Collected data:
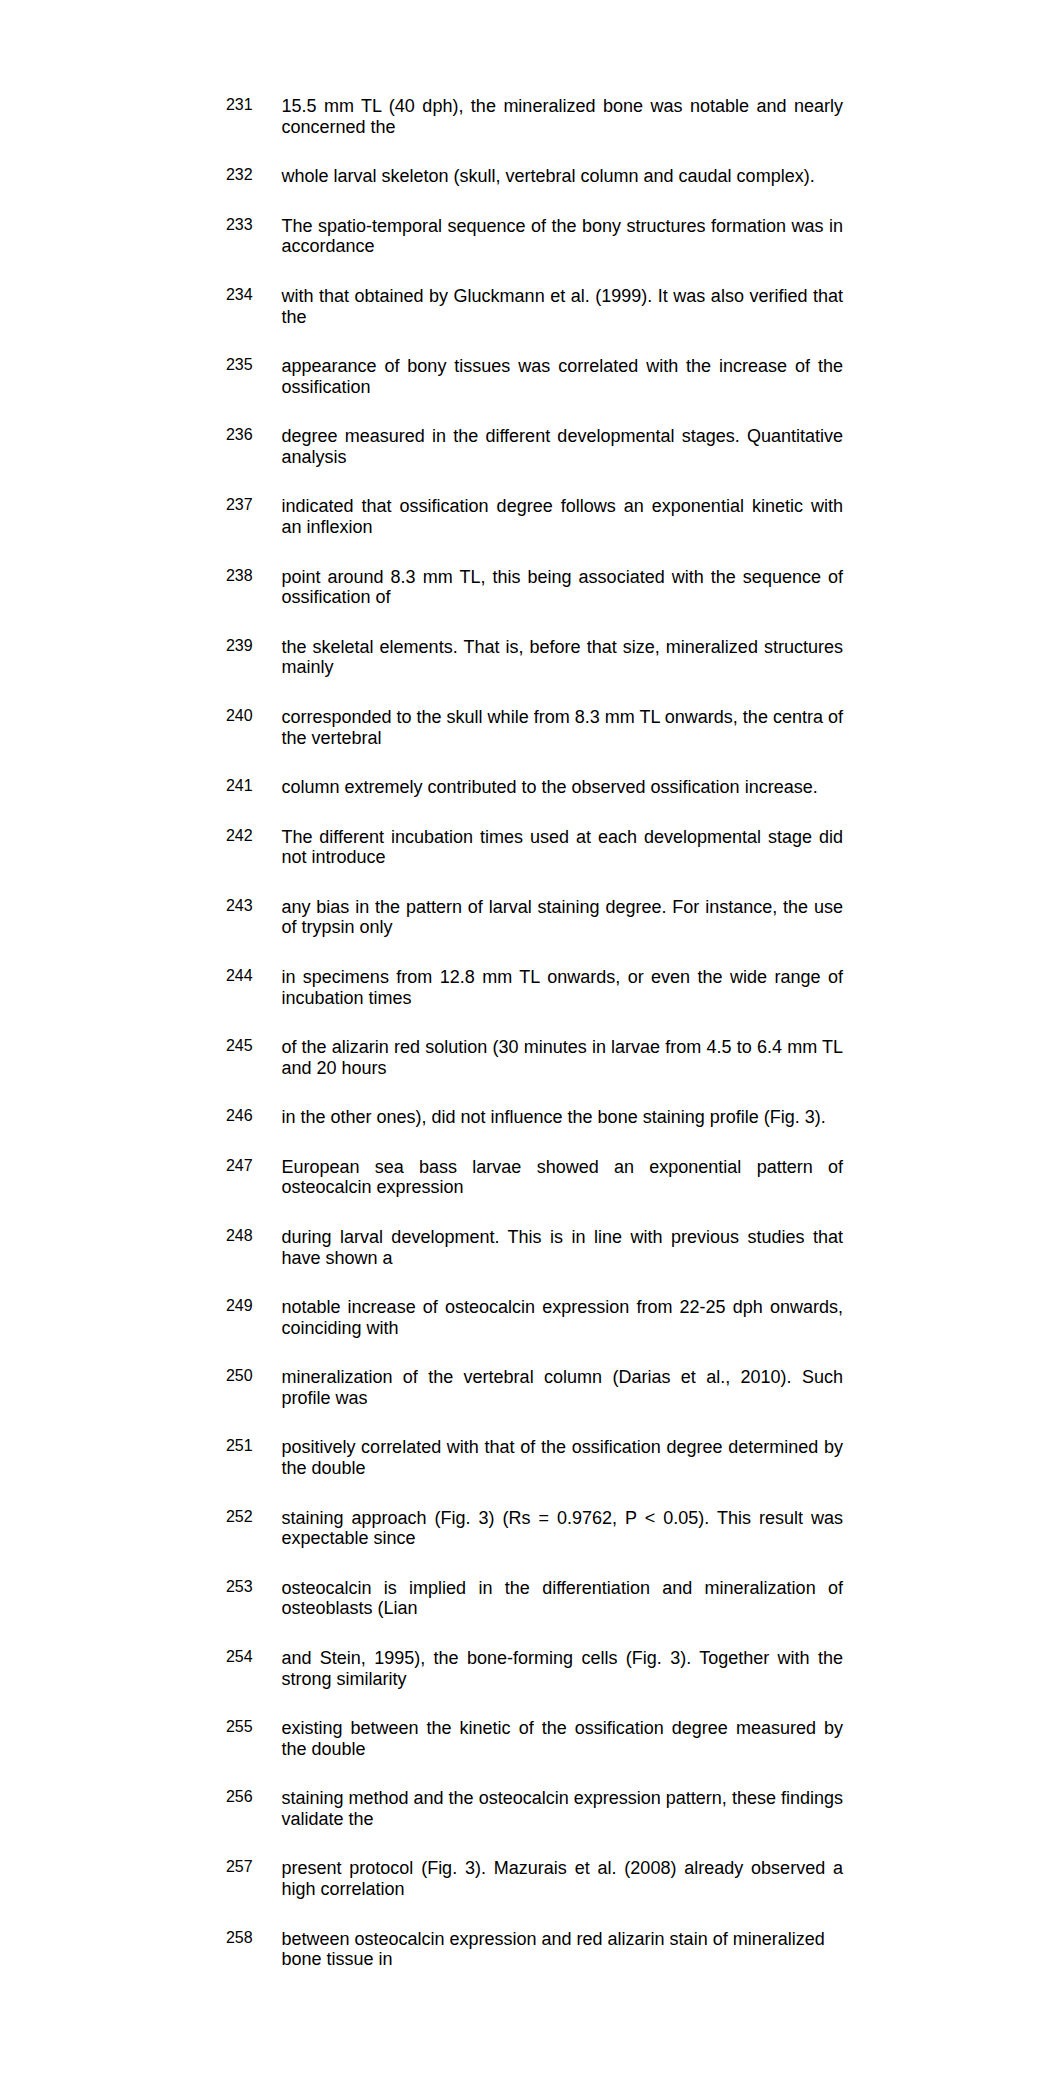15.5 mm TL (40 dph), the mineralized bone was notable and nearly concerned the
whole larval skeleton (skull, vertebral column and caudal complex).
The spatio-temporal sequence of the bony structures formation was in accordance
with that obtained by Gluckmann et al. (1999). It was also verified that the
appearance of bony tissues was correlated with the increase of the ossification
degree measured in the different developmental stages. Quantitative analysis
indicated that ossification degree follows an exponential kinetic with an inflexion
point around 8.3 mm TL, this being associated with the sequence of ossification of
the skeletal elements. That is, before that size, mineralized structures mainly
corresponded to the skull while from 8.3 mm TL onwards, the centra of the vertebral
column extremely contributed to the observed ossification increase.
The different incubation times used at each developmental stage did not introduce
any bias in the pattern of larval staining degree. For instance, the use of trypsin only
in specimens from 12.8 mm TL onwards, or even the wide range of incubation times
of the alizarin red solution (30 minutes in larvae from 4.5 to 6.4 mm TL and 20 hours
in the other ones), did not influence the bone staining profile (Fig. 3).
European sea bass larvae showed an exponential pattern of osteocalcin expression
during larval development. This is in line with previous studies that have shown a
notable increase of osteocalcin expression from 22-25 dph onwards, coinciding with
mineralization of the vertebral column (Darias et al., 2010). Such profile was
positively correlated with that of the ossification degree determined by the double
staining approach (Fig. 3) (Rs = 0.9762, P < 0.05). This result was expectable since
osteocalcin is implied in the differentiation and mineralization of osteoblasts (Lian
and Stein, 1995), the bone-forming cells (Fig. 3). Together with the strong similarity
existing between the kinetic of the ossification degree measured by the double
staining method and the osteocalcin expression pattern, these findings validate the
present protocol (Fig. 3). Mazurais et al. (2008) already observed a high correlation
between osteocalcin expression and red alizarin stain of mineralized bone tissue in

...

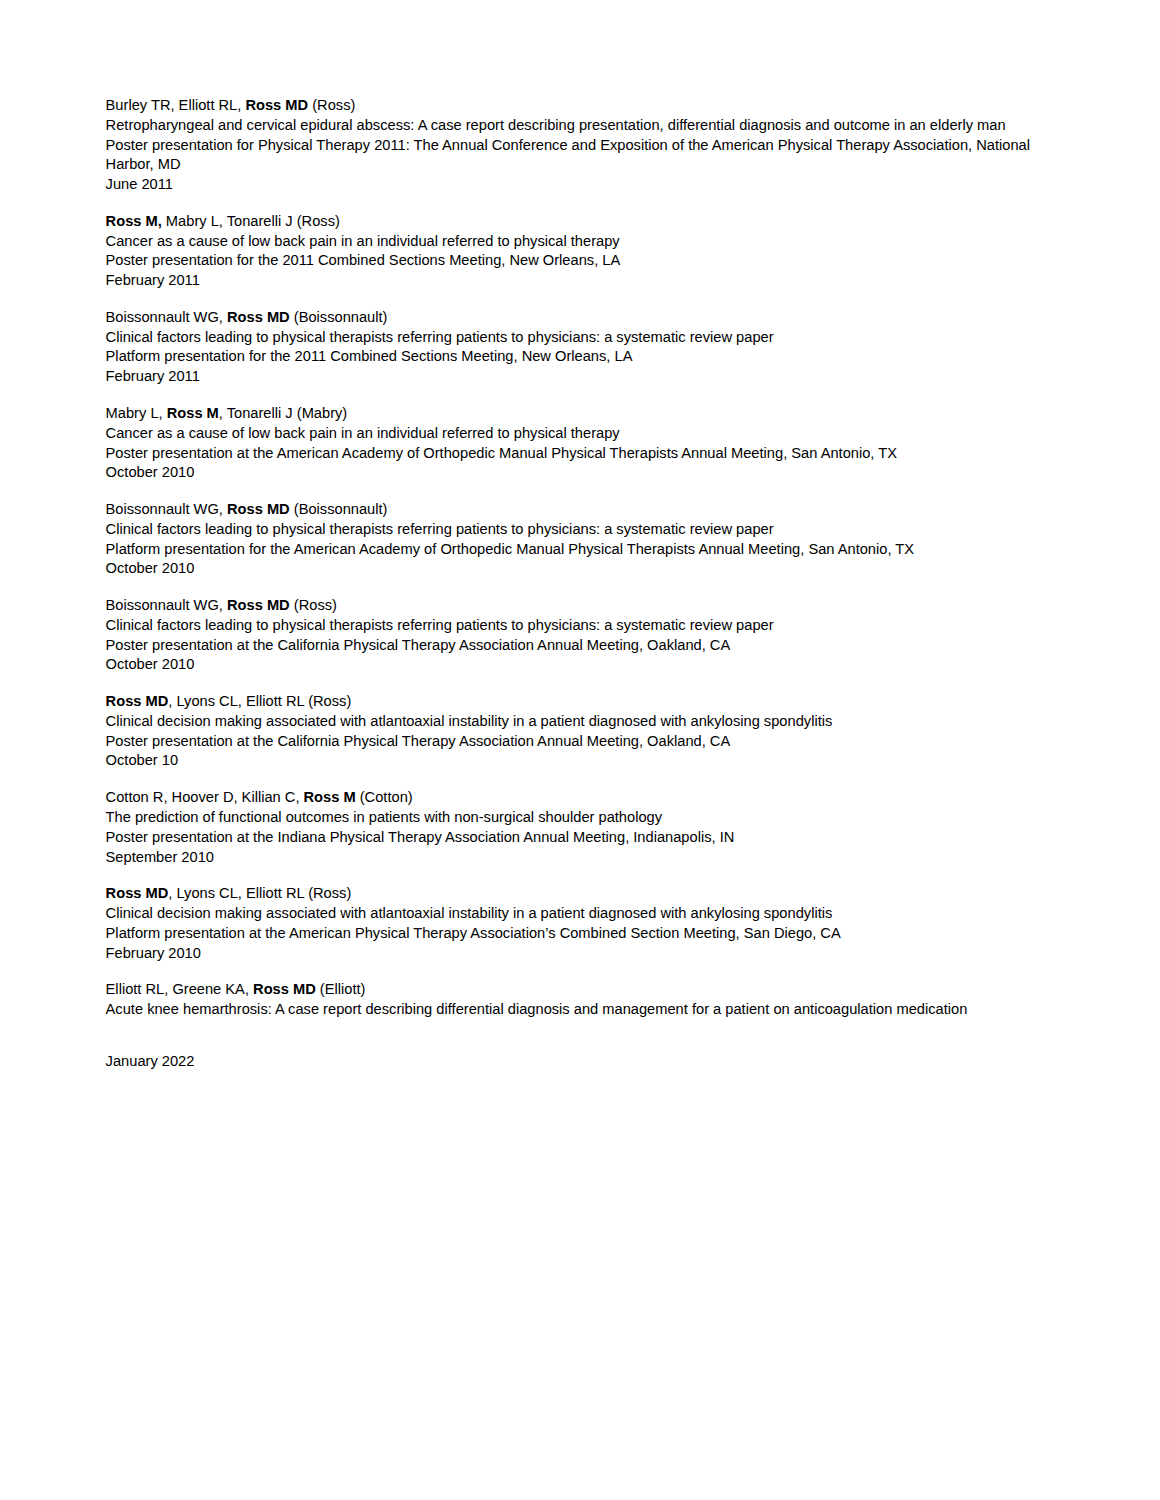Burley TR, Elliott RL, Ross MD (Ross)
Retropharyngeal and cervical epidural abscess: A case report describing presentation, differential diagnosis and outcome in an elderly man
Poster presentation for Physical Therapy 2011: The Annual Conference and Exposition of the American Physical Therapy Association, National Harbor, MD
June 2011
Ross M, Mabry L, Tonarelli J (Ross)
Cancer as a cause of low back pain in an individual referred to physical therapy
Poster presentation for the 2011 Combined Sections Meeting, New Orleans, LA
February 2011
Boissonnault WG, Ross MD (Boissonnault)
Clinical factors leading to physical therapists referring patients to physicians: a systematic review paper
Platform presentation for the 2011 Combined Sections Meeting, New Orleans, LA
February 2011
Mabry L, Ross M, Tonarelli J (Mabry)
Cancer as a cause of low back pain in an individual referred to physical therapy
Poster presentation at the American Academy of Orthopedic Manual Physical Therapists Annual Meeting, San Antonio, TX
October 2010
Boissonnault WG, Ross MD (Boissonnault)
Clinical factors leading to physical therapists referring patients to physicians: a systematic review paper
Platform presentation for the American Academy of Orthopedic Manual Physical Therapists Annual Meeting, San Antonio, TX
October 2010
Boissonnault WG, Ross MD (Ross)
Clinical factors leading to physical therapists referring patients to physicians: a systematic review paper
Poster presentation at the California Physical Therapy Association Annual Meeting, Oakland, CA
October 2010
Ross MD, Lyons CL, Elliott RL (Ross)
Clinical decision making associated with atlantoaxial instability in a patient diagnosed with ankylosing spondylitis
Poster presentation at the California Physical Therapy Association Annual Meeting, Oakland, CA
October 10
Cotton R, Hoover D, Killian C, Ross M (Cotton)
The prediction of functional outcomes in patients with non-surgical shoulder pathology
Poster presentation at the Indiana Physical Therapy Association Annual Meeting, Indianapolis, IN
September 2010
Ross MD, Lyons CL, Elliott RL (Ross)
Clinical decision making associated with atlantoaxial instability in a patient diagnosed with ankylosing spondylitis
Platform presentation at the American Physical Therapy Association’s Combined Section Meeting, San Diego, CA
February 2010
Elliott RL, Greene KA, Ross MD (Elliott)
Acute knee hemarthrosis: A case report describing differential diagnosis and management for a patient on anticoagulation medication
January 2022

* * *

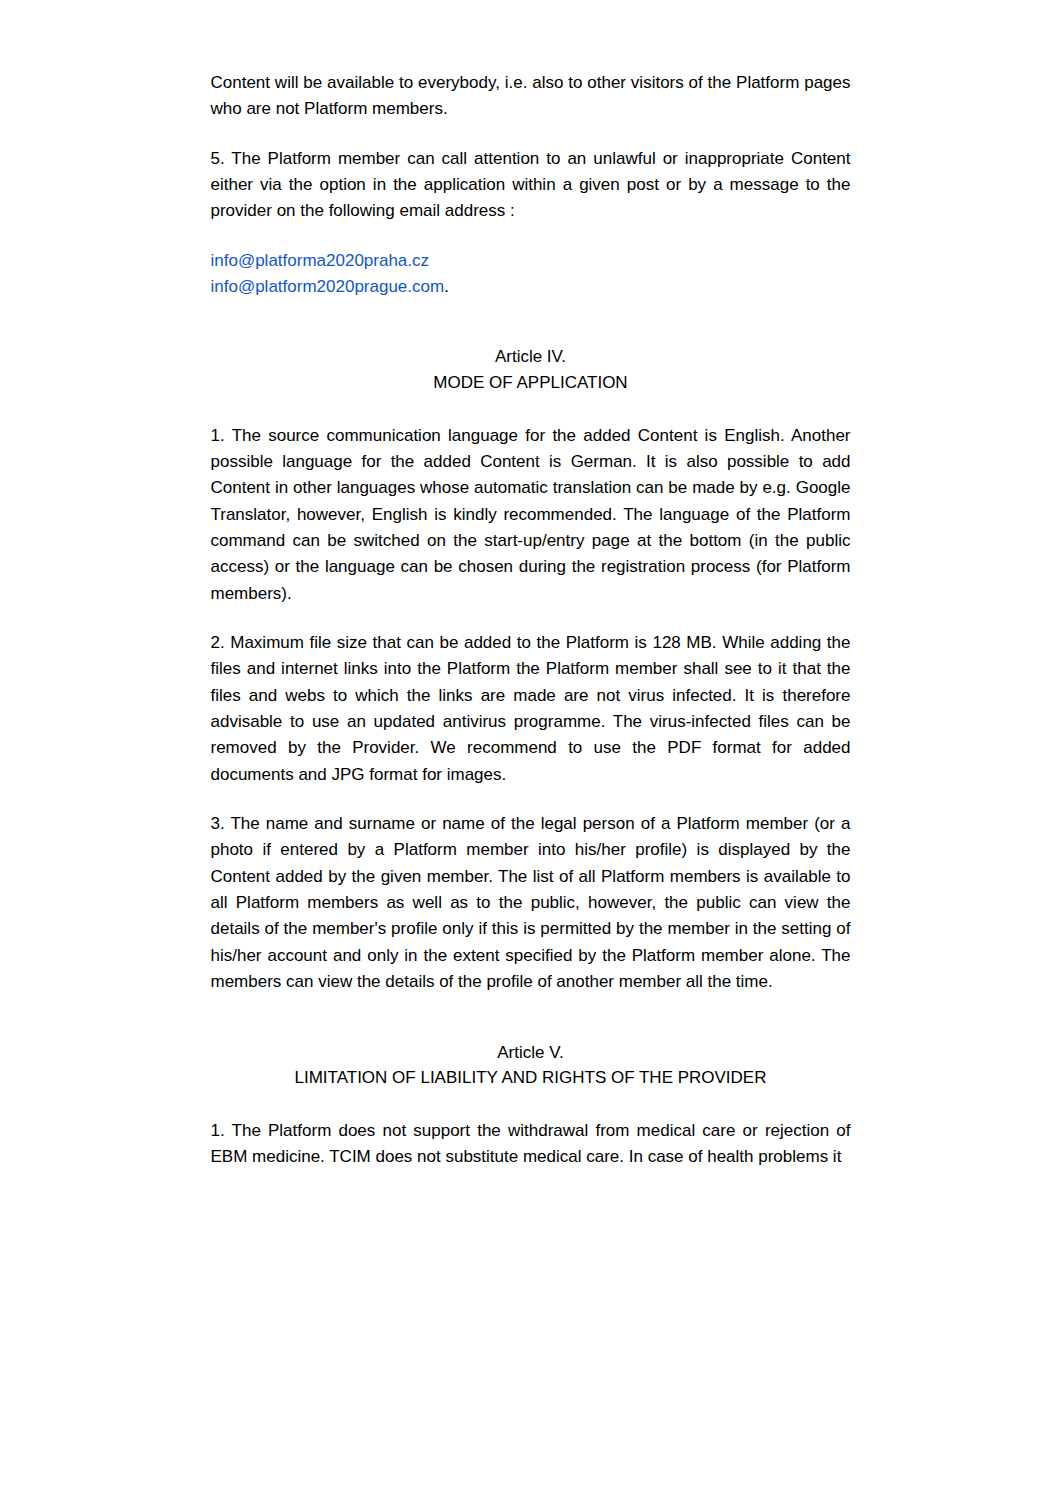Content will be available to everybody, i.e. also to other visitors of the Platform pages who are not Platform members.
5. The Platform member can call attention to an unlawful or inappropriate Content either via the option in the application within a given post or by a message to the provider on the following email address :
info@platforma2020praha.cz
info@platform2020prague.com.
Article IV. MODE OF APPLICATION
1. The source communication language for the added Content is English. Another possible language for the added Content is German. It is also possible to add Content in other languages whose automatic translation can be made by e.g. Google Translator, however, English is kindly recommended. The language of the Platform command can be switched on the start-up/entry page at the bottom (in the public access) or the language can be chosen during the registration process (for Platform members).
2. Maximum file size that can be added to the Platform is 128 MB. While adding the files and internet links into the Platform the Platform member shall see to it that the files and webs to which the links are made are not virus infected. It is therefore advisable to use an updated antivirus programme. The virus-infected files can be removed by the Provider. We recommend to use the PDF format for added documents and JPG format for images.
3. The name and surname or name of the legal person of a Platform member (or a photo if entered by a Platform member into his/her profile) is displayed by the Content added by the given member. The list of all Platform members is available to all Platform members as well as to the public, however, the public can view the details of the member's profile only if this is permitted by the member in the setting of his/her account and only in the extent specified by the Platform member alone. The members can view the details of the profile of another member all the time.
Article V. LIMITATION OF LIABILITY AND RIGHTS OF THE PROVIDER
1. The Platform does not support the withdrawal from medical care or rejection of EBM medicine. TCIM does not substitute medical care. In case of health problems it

Exercise description:
Would you copy out exactly the lines above that start at the one containing "Cotton R, Hoover" and end at the one containing "January 2022", inclusive?

Task output:
Cotton R, Hoover D, Killian C, Ross M (Cotton)
The prediction of functional outcomes in patients with non-surgical shoulder pathology
Poster presentation at the Indiana Physical Therapy Association Annual Meeting, Indianapolis, IN
September 2010
Ross MD, Lyons CL, Elliott RL (Ross)
Clinical decision making associated with atlantoaxial instability in a patient diagnosed with ankylosing spondylitis
Platform presentation at the American Physical Therapy Association’s Combined Section Meeting, San Diego, CA
February 2010
Elliott RL, Greene KA, Ross MD (Elliott)
Acute knee hemarthrosis: A case report describing differential diagnosis and management for a patient on anticoagulation medication
January 2022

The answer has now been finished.